BranchCounts(alignment, tree, model, maxChunkSize=128, f81_fast_flag=False)¶
Compute per-branch expected substitution counts and dwell times per column. Returns the same quantities as Counts but broken down per branch rather than summed.
Parameters:
| Name | Type | Description |
|---|---|---|
alignment |
int32 (R, C) |
Token-encoded alignment |
tree |
Tree |
Phylogenetic tree |
model |
model, list, or grid | Substitution model (same forms as LogLike) |
maxChunkSize |
int |
Column chunk size |
f81_fast_flag |
bool |
Use $O(CRA^2)$ fast path (F81/JC only; not with per-row models) |
Returns: (*H, R, A, A, C) float tensor. Branch 0 (root) is zeros. Diagonal entries are dwell times; off-diagonal entries are substitution counts. Summing over the R axis recovers Counts.
ExpectedCounts(model, t)¶
Expected substitution counts and dwell times for a single CTMC branch, independent of any alignment or tree.
Computes $\mathbb{E}[N_{i \to j}(t) \mid X(0)=a, X(t)=b]$ (off-diagonal) and $\mathbb{E}[T_i(t) \mid X(0)=a, X(t)=b]$ (diagonal) for all $(a, b, i, j)$.
Parameters:
| Name | Type | Description |
|---|---|---|
model |
DiagModel, IrrevDiagModel, or RateModel |
Substitution model |
t |
float |
Branch length |
Returns: (*H, A, A, A, A) float tensor. result[..., a, b, i, j] is the expected number of $i \to j$ substitutions (off-diagonal) or the expected dwell time in state $i$ (diagonal), conditioned on endpoint states $a$ and $b$.
Properties: - Dwell times sum to $t$: $\sum_i \text{result}[a, b, i, i] = t$ for every reachable $(a, b)$. - All entries are non-negative. - At $t = 0$, all entries are zero.
expected_counts_eigen(eigenvalues, eigenvectors, pi, t)¶
Inner function for reversible models. Takes pre-computed eigendecomposition, so it can be called repeatedly for different $t$ without re-diagonalizing.

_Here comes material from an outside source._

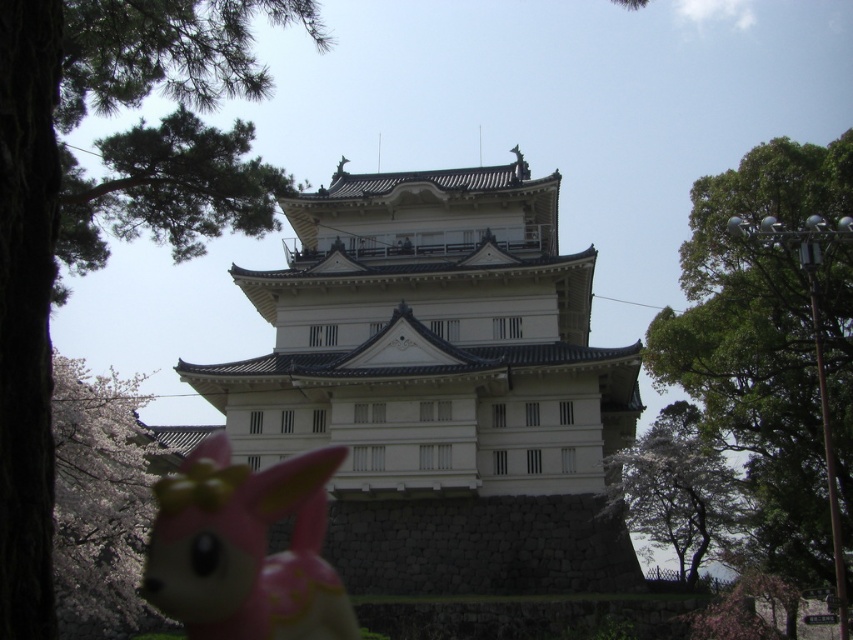
You are a photographer planning to take a picture of the green leafy tree at left and the white blossoms at lower left. Based on their positions, which object should you focus on first if you want to capture both in a single frame without moving the camera?

The green leafy tree at left is located above the white blossoms at lower left, so you should focus on the white blossoms at lower left first since it is closer to the camera and occupies the lower part of the frame, ensuring both can be captured in the same shot.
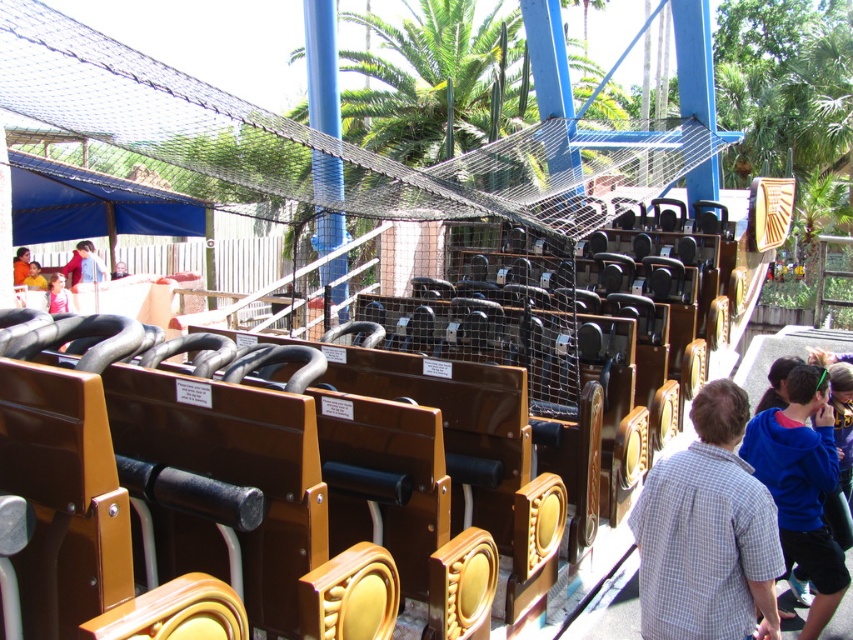
Question: Which object appears closest to the camera in this image?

| Parameter | Type | Shape | Description |
|---|---|---|---|
eigenvalues |
float | (*H, A) |
Eigenvalues of symmetrized rate matrix |
eigenvectors |
float | (*H, A, A) |
Orthogonal eigenvectors |
pi |
float | (*H, A) |
Equilibrium distribution |
t |
float | scalar | Branch length |
expected_counts_eigen_irrev(eigenvalues, eigenvectors, eigenvectors_inv, pi, t)¶
Inner function for irreversible models. Takes pre-computed complex eigendecomposition.
| Parameter | Type | Shape | Description |
|---|---|---|---|
eigenvalues |
complex128 | (*H, A) |
Complex eigenvalues |
eigenvectors |
complex128 | (*H, A, A) |
Right eigenvectors $V$ |
eigenvectors_inv |
complex128 | (*H, A, A) |
$V^{-1}$ |
pi |
float | (*H, A) |
Stationary distribution |
t |
float | scalar | Branch length |
RootProb(alignment, tree, model, maxChunkSize=128)¶
Compute posterior root state distribution per column.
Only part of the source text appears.